+++ Record set +++
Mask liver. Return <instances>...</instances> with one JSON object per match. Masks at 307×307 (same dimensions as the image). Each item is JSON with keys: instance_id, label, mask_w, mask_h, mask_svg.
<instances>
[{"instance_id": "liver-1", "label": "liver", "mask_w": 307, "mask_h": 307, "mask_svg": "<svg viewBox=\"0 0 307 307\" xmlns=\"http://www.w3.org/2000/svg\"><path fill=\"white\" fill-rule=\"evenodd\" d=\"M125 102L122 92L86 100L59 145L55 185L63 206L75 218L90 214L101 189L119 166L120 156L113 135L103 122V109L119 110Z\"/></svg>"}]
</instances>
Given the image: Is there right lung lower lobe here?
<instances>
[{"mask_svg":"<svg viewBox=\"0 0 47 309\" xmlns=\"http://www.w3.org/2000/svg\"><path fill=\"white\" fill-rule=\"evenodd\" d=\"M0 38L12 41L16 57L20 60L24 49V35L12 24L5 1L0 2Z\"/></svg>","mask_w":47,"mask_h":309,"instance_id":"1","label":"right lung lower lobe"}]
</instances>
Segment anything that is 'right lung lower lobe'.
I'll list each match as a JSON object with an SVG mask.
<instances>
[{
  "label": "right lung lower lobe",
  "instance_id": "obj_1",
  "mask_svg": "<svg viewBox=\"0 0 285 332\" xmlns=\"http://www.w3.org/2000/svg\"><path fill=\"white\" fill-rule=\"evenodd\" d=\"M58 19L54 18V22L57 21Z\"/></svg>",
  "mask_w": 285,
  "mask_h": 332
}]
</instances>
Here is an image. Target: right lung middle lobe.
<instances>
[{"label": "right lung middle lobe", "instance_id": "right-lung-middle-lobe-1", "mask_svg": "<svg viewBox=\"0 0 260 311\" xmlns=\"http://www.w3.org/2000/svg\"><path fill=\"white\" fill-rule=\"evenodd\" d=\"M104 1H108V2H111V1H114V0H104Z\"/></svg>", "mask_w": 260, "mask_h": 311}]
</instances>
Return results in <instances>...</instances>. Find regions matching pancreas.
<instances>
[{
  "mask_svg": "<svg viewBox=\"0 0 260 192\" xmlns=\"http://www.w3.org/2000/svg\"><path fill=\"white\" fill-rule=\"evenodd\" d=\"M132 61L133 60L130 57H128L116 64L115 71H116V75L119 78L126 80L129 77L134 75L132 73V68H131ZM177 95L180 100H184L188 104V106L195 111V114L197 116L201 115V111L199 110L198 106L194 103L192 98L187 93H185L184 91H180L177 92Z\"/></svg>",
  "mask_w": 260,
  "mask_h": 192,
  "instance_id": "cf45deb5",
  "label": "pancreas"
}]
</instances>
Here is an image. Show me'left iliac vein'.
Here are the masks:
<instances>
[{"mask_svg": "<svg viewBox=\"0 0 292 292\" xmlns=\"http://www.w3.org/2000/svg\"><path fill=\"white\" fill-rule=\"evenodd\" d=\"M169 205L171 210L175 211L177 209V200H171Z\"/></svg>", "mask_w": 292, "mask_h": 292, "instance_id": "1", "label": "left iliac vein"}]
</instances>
+++
Written task
Count the lines in the items above that contain the string "middle", treating uppercase and lowercase as distinct, and state only the number.

Exercise solution
2